ERP Yakini Turunkan 40% Penggunaan Mobil Pribadi dan Polusi di Jakarta
Badan Pengelola Transportasi Jabodetabek (BPTJ) memastikan electronic road pricing (ERP) / Jalan berbayar di jakarta, menuju Jakarta akan resmi dioperasikan di daerah perbatasan kawasan Jabodetabek tahun 2020. Sistem ERP ini akan menggantikan kebijakan ganjil-genap dengan mengurangi 40 persen volume penggunaan kendaraan pribadi.
Kepala BPTJ Bambang Prihartono Mengatakan, ERP akan di terapkan di jalan nasional di perbatasan jakarta dengan tingkat kepadatan tinggi yakni sekitar Margonda, Depok, Kalimalang, dan Bekasi. Saat ini BPTJ sedang menyusun peta jalan dengan lengkap dan mengkaji aturan hukum yang berlaku karena ERP memasukan ke dalam kategori penerimaan bukan Pajak Atau PNBP.
Bambang Meyebut, regulasi ERP yang tengah dikaji dengan sejumlah pihak diantaranya mengenai tarif dan penerapan untuk kendaraan roda dua serta insentif bagi angkutan umum, Bambang Optimis rencana berbayar ini akan menurunkan 40% penggunaan mobil pribadi dan polusi dikawasan Jakarta.
“kami akan memilih ruas-ruas yang memang kepadatannya sangat tinggi bahasa transportasi nya visi rasio sudah cukup tinggi sudah mendekati satu yang sakarang sudah ada yang sudah masuk ke kota Jakarta dari wilayah timur ada kalimalang, dari wilayah selatan ada Margonda dari Barat ada Tangerang” Kata Bambang
Bambang menjelaskan saat ini BPTJ tengah mendorong agar Pemerintah Provinsi DKI Jakarta segera merestui sistem tersebut, terutama penerapan di daerah ‘Ring 1’ meliputi kawasan MH Thamrin-Sudirman.
Ia melihat kawasan itu harus diutamakan untuk penerapan ERP karena moda transportasi massal seperti Mass Rapid Transit (MRT) akan segera beroperasi. Diketahui tidak hanya MRT, BRT (bus rapid transit) atau biasa dikenal dengan Transjakarta juga sudah lebih dulu mengakomodir perjalanan masyarakat Ibukota di kawasan tersebut.

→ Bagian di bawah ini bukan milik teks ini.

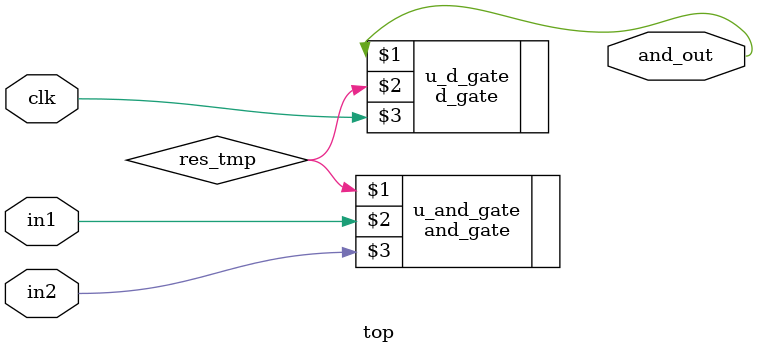
<source format=v>
module top
(
    output and_out,
    input in1, in2, clk
);

    wire res_tmp;
    and_gate u_and_gate(res_tmp, in1, in2);
    d_gate u_d_gate(and_out, res_tmp, clk);

endmodule

</source>
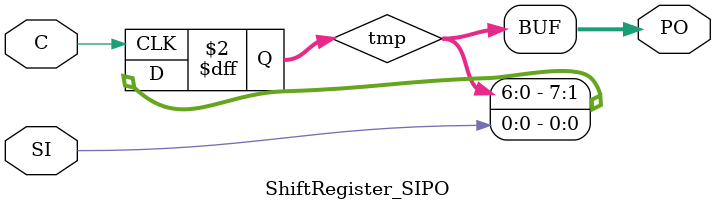
<source format=v>
module ShiftRegister_SIPO(C, SI, PO); input C,SI;
output [7:0] PO;
reg [7:0] tmp;
always @(posedge C) begin
tmp = {tmp[6:0], SI}; end
assign PO = tmp; endmodule

</source>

“Jadi tidak ada lagi alasan mana angkutan massalnya. Nah ini sudah ada angkutan masal, supaya berpindah semua. Jadi BPTJ mendorong untuk segera karena kewenangan ada di Pemprov DKI,” kata Bambang.
Bambang menambahkan bahwa memang seharusnya ERP segera diterapkan juga karena sistem ganjil genap dinilai tidak lagi cocok mengawal kemacetan Ibukota. Kemacetan terpantau terus meningkat meski ganjil genap berlaku saat ini.